* Goal of the exercise *
Reproduce the records below exactly as they appear, omitting any pictures they contain.

* Data *
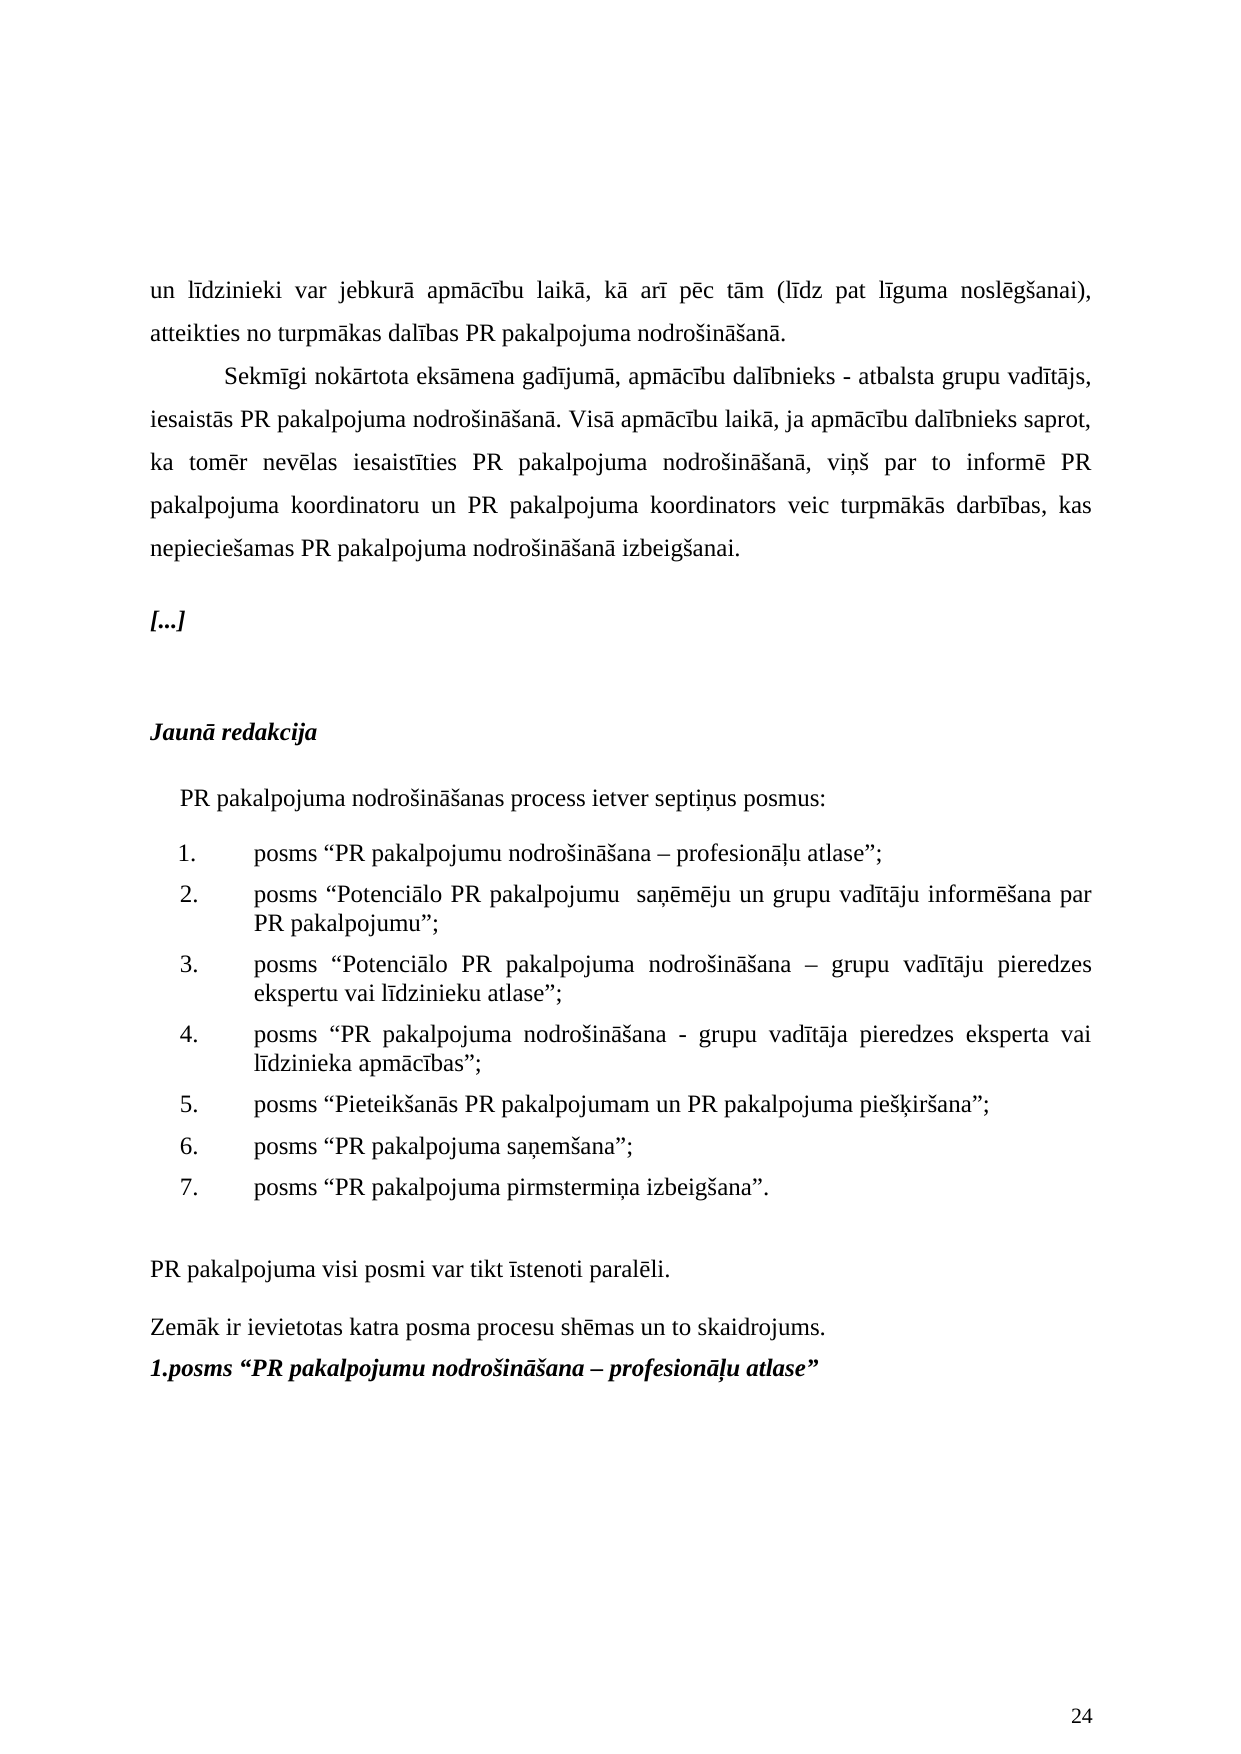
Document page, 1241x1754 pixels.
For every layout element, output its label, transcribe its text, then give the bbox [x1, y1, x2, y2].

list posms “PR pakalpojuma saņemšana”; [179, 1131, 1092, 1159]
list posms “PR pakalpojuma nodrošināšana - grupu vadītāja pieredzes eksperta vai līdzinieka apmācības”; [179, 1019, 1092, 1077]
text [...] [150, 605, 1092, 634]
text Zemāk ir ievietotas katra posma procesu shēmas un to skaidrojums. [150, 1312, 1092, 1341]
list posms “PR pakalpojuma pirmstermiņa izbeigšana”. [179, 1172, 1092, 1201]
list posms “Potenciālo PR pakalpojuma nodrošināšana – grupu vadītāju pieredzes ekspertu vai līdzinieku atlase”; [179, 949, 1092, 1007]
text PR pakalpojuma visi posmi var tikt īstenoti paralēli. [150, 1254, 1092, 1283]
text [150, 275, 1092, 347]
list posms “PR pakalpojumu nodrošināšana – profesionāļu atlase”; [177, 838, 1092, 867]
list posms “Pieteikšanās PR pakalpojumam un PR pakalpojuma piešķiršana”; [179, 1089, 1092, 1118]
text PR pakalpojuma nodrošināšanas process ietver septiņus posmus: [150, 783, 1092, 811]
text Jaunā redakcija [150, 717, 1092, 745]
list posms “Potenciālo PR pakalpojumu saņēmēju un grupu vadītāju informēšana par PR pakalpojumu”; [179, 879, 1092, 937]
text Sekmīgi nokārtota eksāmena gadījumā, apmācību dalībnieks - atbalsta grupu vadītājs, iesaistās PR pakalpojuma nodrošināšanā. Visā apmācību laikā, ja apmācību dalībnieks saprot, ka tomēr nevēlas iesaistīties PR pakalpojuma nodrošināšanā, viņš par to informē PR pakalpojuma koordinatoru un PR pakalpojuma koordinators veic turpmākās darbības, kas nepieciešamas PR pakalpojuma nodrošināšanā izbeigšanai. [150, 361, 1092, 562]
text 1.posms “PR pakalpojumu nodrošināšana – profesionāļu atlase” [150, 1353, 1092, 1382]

* Exercise result *
Document page, 1241x1754 pixels.
For every layout element, output its label, transcribe its text, then give the bbox [x1, y1, x2, y2].

list posms “PR pakalpojuma saņemšana”; [179, 1131, 1092, 1159]
list posms “PR pakalpojuma nodrošināšana - grupu vadītāja pieredzes eksperta vai līdzinieka apmācības”; [179, 1019, 1092, 1077]
text [...] [150, 605, 1092, 634]
text Zemāk ir ievietotas katra posma procesu shēmas un to skaidrojums. [150, 1312, 1092, 1341]
list posms “PR pakalpojuma pirmstermiņa izbeigšana”. [179, 1172, 1092, 1201]
list posms “Potenciālo PR pakalpojuma nodrošināšana – grupu vadītāju pieredzes ekspertu vai līdzinieku atlase”; [179, 949, 1092, 1007]
text PR pakalpojuma visi posmi var tikt īstenoti paralēli. [150, 1254, 1092, 1283]
text [150, 275, 1092, 347]
list posms “PR pakalpojumu nodrošināšana – profesionāļu atlase”; [177, 838, 1092, 867]
list posms “Pieteikšanās PR pakalpojumam un PR pakalpojuma piešķiršana”; [179, 1089, 1092, 1118]
text PR pakalpojuma nodrošināšanas process ietver septiņus posmus: [150, 783, 1092, 811]
text Jaunā redakcija [150, 717, 1092, 745]
list posms “Potenciālo PR pakalpojumu saņēmēju un grupu vadītāju informēšana par PR pakalpojumu”; [179, 879, 1092, 937]
text Sekmīgi nokārtota eksāmena gadījumā, apmācību dalībnieks - atbalsta grupu vadītājs, iesaistās PR pakalpojuma nodrošināšanā. Visā apmācību laikā, ja apmācību dalībnieks saprot, ka tomēr nevēlas iesaistīties PR pakalpojuma nodrošināšanā, viņš par to informē PR pakalpojuma koordinatoru un PR pakalpojuma koordinators veic turpmākās darbības, kas nepieciešamas PR pakalpojuma nodrošināšanā izbeigšanai. [150, 361, 1092, 562]
text 1.posms “PR pakalpojumu nodrošināšana – profesionāļu atlase” [150, 1353, 1092, 1382]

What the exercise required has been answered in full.